_THE TASK_:
The required output is the line with "Graco Reactor H-40" through the final line of the entries, each one exactly as it stands.

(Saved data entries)
☆ ☆ ☆ ☆ ☆ ☆ ☆

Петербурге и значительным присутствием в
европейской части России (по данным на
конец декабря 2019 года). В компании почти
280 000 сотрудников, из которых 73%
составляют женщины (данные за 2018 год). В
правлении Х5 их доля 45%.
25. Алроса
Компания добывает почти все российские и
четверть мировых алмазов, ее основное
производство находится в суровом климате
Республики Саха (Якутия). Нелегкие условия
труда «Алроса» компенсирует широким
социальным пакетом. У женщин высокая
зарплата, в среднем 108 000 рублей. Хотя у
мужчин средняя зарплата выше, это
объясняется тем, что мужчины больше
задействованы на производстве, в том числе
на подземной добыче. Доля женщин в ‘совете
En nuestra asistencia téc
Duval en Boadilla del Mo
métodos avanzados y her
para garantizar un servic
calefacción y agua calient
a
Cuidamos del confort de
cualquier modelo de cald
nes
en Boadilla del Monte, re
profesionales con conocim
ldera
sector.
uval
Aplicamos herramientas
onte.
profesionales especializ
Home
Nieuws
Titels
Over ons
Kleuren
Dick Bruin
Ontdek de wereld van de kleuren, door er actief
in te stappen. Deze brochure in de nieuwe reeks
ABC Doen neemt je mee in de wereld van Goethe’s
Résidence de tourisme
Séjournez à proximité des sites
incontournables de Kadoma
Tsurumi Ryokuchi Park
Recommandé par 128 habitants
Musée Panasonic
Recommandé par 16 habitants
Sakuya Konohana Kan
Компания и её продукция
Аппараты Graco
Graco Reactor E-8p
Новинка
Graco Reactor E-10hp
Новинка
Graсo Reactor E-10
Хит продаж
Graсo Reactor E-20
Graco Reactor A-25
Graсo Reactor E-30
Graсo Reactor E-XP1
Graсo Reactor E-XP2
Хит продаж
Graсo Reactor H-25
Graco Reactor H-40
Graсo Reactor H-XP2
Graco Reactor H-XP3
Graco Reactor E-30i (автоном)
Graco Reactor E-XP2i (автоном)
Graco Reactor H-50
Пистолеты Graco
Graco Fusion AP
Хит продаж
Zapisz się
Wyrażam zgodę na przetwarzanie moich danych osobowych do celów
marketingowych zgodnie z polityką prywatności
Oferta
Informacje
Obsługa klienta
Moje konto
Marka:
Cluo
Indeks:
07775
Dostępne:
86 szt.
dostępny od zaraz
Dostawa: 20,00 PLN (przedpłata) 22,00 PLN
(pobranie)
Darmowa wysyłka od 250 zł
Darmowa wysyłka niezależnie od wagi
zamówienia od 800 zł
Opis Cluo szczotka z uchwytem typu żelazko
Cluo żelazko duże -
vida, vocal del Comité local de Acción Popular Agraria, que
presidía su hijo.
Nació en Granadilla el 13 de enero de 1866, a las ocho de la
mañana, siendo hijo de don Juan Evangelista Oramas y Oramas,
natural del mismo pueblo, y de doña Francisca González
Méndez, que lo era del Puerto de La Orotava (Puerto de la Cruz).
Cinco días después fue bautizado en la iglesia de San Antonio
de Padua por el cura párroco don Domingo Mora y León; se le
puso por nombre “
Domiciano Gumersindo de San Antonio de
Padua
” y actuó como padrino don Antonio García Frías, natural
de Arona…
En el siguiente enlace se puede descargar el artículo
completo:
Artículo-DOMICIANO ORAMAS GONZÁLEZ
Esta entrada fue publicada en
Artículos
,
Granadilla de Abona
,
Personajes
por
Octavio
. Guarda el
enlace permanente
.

☆ ☆ ☆ ☆ ☆ ☆ ☆

_RESPONSE FOR THIS EXERCISE_:
Graco Reactor H-40
Graсo Reactor H-XP2
Graco Reactor H-XP3
Graco Reactor E-30i (автоном)
Graco Reactor E-XP2i (автоном)
Graco Reactor H-50
Пистолеты Graco
Graco Fusion AP
Хит продаж
Zapisz się
Wyrażam zgodę na przetwarzanie moich danych osobowych do celów
marketingowych zgodnie z polityką prywatności
Oferta
Informacje
Obsługa klienta
Moje konto
Marka:
Cluo
Indeks:
07775
Dostępne:
86 szt.
dostępny od zaraz
Dostawa: 20,00 PLN (przedpłata) 22,00 PLN
(pobranie)
Darmowa wysyłka od 250 zł
Darmowa wysyłka niezależnie od wagi
zamówienia od 800 zł
Opis Cluo szczotka z uchwytem typu żelazko
Cluo żelazko duże -
vida, vocal del Comité local de Acción Popular Agraria, que
presidía su hijo.
Nació en Granadilla el 13 de enero de 1866, a las ocho de la
mañana, siendo hijo de don Juan Evangelista Oramas y Oramas,
natural del mismo pueblo, y de doña Francisca González
Méndez, que lo era del Puerto de La Orotava (Puerto de la Cruz).
Cinco días después fue bautizado en la iglesia de San Antonio
de Padua por el cura párroco don Domingo Mora y León; se le
puso por nombre “
Domiciano Gumersindo de San Antonio de
Padua
” y actuó como padrino don Antonio García Frías, natural
de Arona…
En el siguiente enlace se puede descargar el artículo
completo:
Artículo-DOMICIANO ORAMAS GONZÁLEZ
Esta entrada fue publicada en
Artículos
,
Granadilla de Abona
,
Personajes
por
Octavio
. Guarda el
enlace permanente
.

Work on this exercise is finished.